Dihedral Arc Dictionary The DictionaryMaker_DA.py program is just like the dictionary for Spherical Radii, but for dihedrals formed between four atoms. Dihedrals are specified by degrees and kept between 0 and 180 as above 180 the measurement becomes one of convention. Reversibly identical permutations are again limited to 1 case per dictionary. An example would be C-H-F-B-20 and B-F-H-C-20 are the same but C-F-H-B-20 is not.

Extracting Encoded Interactions for Machine Learning Input

The Extract Interactions programs are designed to extract a wide array of interactions between atoms from coordinates input files. Of course, because we often want optimized coordinates, these input files are best obtained by performing the OBabel commands to convert log files to gjf or com files are previously specified above in the Timeout Restarter section. Much of these files have hard coded specifications that are clearly outline in comments in the ExtractAnglesAndInts_SepPt1_Portion.py file. All files extract the element occurrences which are simply how many times an element appears in the molecule, in addition to other interactions as outlined by the dictionaries. The dictionaries can be updated from their hard coded forms to whatever new dictionary you may make by simply putting the copied csv string in between quotes in the appropriate line. The programs are designed to handle the fact that the dictionary maker programs only have unique permutations. In addition to extracting the different interactions at a specified granularity, these files also offer the option to have proportional or discrete occurrence encodings for each instance of an interaction. For clarity, occurrence enodings are different from one-hot encodings because they can contain numbers other than 1 and are based off of the number of occurrences of each type of interaction. More about the encodings can be seem in the paper: GiFE: A Molecular-Size Agnostic and Understandable Gibbs Free Energy Function.

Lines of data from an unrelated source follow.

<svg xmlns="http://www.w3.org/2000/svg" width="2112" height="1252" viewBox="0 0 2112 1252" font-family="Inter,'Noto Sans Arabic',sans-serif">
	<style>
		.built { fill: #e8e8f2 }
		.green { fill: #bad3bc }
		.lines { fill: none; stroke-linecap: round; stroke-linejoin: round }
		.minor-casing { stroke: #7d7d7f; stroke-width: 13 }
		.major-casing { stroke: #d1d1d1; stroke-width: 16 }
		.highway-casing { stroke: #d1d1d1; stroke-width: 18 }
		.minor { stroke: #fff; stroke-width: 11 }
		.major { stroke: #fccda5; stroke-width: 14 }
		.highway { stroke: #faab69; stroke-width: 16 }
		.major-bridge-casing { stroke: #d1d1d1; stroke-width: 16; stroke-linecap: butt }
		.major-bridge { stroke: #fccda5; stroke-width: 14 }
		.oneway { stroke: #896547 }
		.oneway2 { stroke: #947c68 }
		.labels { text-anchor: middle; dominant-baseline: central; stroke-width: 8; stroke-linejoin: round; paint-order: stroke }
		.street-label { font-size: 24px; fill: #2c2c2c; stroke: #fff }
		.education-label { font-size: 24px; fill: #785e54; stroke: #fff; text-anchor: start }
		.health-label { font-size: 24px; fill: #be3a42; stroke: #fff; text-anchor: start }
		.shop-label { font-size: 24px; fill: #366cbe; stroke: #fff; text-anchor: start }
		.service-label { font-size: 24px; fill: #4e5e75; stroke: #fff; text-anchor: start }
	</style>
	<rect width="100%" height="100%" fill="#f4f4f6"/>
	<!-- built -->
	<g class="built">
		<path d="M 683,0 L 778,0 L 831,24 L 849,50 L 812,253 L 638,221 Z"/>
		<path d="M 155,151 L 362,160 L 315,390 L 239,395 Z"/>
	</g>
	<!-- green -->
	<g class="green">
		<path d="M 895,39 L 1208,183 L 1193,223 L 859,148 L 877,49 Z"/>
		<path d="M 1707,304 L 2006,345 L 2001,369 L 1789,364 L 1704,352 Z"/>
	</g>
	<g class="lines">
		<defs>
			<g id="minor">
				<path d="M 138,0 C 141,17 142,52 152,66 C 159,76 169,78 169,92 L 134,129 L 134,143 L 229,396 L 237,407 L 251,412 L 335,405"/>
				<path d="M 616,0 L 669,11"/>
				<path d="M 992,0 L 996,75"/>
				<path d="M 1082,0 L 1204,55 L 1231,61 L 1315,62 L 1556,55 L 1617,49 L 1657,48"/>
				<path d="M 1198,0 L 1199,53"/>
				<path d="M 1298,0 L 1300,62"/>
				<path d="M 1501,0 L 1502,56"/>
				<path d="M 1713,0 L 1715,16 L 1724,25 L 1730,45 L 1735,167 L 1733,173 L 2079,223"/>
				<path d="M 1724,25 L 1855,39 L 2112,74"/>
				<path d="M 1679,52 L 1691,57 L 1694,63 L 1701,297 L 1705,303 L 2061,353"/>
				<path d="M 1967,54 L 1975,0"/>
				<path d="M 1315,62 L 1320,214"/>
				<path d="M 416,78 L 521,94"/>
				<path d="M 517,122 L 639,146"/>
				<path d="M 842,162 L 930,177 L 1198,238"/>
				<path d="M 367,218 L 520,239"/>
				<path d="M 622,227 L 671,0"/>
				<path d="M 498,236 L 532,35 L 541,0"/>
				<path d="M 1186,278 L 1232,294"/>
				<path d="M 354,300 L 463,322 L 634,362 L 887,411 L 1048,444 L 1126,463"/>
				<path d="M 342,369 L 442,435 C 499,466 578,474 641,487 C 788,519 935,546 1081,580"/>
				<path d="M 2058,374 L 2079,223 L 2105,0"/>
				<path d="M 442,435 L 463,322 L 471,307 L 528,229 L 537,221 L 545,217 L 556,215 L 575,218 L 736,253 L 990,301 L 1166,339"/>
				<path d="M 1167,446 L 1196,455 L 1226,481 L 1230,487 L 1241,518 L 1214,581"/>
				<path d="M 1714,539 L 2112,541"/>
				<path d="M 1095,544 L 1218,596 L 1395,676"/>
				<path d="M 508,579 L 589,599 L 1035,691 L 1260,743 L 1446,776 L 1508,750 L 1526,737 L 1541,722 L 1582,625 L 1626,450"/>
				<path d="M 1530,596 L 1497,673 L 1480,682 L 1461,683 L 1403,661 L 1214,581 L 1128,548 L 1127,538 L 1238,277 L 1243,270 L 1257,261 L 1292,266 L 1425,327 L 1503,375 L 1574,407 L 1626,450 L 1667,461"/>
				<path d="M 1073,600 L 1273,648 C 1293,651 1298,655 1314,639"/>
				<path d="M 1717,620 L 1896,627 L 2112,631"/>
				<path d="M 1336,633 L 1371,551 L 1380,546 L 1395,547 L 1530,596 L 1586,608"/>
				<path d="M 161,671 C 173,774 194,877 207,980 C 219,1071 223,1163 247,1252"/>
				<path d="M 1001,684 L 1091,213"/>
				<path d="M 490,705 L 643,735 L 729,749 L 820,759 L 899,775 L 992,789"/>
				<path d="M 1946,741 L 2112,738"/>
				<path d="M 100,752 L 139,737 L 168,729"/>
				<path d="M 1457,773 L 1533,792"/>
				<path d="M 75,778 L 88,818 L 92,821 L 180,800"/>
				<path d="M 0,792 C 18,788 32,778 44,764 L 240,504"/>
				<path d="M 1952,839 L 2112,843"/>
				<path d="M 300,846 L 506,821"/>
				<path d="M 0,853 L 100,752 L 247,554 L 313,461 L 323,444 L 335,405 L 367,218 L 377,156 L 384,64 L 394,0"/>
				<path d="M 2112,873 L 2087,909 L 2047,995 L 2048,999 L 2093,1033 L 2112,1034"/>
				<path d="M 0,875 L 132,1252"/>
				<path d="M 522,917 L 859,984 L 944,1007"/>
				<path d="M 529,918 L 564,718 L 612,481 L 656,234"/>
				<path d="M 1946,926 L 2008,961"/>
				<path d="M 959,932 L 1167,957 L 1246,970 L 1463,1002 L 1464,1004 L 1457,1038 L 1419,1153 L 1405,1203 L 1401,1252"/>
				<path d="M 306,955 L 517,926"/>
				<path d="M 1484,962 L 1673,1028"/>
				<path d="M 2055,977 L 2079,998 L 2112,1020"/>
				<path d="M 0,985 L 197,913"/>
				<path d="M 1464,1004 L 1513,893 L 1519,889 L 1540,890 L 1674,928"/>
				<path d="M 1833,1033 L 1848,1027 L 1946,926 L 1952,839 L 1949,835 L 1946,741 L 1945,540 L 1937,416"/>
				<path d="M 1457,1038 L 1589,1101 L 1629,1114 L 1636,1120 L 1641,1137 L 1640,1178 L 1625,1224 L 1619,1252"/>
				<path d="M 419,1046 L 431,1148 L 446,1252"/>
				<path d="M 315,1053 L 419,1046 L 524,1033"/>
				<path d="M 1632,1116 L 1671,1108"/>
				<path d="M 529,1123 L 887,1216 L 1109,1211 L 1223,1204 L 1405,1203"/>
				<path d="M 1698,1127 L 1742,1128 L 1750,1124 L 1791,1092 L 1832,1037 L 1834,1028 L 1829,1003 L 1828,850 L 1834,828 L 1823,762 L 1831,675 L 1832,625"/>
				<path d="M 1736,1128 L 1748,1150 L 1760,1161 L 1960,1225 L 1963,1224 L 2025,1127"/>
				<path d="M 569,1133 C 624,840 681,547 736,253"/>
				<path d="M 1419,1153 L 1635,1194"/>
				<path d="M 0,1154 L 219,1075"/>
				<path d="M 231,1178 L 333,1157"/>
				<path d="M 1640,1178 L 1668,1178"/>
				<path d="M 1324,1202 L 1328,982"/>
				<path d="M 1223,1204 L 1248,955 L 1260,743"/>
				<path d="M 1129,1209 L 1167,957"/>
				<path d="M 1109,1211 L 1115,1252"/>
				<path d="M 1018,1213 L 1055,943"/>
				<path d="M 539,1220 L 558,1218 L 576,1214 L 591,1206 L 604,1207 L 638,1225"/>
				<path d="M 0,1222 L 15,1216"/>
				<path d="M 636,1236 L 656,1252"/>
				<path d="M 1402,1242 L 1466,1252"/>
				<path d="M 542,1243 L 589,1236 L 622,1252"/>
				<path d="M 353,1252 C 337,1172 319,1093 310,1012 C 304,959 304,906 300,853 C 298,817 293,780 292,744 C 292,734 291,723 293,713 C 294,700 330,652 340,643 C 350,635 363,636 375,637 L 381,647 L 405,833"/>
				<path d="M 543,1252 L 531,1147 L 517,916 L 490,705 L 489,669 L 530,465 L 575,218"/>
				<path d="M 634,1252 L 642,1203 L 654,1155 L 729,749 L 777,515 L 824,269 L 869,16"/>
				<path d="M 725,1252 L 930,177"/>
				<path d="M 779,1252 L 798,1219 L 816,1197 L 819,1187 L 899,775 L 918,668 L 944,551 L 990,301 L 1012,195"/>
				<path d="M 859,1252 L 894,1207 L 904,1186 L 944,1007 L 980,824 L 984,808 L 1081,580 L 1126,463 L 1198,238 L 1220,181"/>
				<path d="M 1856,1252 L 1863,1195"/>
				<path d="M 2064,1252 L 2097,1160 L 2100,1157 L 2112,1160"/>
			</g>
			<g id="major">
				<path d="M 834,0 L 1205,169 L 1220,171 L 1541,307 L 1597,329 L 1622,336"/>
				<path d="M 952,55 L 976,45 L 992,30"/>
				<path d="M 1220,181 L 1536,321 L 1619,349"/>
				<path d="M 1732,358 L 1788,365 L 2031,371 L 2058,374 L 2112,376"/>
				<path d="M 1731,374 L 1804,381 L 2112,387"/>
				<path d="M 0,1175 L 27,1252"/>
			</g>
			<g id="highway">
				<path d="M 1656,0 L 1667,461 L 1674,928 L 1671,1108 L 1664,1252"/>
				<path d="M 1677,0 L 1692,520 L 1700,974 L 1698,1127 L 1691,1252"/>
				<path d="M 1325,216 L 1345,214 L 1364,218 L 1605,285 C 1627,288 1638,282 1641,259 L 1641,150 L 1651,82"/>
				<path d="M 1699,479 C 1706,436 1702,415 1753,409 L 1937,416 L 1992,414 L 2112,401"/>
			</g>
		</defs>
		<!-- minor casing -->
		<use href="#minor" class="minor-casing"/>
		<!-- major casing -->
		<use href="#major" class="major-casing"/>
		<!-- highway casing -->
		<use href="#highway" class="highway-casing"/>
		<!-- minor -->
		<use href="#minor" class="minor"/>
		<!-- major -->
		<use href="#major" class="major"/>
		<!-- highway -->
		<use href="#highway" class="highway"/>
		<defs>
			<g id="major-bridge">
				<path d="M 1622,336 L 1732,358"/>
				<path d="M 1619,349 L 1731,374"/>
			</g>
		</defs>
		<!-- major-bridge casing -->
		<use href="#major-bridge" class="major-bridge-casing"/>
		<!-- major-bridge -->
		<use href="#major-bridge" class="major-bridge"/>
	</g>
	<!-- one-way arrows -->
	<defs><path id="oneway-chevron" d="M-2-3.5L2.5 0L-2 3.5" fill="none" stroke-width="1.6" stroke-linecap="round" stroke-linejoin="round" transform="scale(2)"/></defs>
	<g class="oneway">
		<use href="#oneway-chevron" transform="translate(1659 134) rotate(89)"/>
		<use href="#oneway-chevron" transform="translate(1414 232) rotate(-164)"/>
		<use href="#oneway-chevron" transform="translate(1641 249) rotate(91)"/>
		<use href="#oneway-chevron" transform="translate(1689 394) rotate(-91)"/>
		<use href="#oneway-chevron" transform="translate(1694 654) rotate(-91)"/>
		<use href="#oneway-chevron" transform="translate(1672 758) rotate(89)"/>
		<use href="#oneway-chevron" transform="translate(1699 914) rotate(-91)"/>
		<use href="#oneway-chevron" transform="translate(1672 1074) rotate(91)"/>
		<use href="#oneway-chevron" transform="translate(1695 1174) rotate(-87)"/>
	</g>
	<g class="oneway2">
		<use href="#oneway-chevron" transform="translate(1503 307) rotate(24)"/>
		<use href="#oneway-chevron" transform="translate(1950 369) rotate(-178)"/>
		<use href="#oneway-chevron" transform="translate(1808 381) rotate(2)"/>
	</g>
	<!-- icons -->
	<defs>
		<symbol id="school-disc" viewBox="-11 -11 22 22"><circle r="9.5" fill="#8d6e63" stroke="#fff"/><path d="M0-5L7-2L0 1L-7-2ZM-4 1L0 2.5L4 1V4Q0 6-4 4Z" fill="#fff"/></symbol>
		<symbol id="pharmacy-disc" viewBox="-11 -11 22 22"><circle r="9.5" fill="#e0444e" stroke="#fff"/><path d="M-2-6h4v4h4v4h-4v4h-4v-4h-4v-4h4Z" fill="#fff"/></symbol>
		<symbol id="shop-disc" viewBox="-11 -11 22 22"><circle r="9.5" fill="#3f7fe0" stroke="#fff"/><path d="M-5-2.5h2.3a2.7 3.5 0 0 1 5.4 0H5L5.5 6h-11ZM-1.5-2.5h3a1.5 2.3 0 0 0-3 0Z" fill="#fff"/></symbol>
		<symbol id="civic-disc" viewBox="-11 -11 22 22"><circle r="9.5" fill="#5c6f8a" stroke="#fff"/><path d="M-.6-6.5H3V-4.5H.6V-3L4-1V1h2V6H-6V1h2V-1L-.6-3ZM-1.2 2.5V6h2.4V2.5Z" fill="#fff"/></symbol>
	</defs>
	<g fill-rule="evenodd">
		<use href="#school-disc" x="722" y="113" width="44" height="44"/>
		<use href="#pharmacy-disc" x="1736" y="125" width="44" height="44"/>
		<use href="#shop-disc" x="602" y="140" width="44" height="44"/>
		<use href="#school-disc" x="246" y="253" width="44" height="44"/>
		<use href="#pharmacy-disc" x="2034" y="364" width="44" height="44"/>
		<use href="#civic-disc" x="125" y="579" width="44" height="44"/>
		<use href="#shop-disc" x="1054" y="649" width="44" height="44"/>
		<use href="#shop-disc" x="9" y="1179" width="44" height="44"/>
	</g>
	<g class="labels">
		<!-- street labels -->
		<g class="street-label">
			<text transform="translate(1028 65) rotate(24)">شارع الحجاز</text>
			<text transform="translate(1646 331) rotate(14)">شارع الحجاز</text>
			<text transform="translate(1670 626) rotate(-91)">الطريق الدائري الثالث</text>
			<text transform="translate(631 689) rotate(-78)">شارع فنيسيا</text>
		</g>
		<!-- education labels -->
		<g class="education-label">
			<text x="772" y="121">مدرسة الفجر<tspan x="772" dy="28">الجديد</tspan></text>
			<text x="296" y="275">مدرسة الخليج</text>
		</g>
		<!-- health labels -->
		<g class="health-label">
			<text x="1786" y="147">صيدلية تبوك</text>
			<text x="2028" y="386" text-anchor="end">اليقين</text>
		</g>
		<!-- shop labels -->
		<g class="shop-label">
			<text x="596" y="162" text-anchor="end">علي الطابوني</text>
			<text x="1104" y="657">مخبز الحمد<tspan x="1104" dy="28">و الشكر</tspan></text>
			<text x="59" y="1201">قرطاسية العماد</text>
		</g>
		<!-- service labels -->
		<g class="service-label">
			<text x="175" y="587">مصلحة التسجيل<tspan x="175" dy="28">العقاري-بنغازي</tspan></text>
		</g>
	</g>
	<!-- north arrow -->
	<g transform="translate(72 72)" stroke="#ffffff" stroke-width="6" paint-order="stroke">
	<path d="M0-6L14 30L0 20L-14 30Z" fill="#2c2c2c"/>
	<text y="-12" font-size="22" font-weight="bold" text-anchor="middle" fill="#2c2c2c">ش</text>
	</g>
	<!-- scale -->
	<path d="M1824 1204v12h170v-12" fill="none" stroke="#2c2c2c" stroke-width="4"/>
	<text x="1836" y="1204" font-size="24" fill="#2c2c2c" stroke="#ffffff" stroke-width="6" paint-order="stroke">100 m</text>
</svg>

Extraction of Energies and Computed Properties

The ExtractProperties.py program takes in Gaussian log files and outputs files with extracted computed properties. This output file is useful as labels for training data. Currently the list contains 37 different properties, with the full list outlined in the file. This program also checks for if all forces have converged or not since files may reach normal termination without this condition, despite its importance to finding fully optimized structures. Currently, three hard coded numbers exist in the file to select the atom numbers that will have their Mulliken charges extracted, and that will have bond distances found between them.

Analysis Tools for Already Trained Models

Predict the energies for a new dataset on a trained model

The Predictor.py program is designed to take linear coeficients saved from an Sklearn model, with the no intercept option and multiply them with new datapoints to generate output from a trained model. The program then also takes in the ground truth values for these datapoints and appends them to the predictions for easy comparison. This works even for multiple different output values, with 37 currently being a hard coded number to correspond with selecting the 37th feature column out of an output file generated by ExtractProperties.py.

With that, you are ready to use all current features in the ChemArchItect Program set. Good luck and please let the developers know of any improvements you wish to contribute.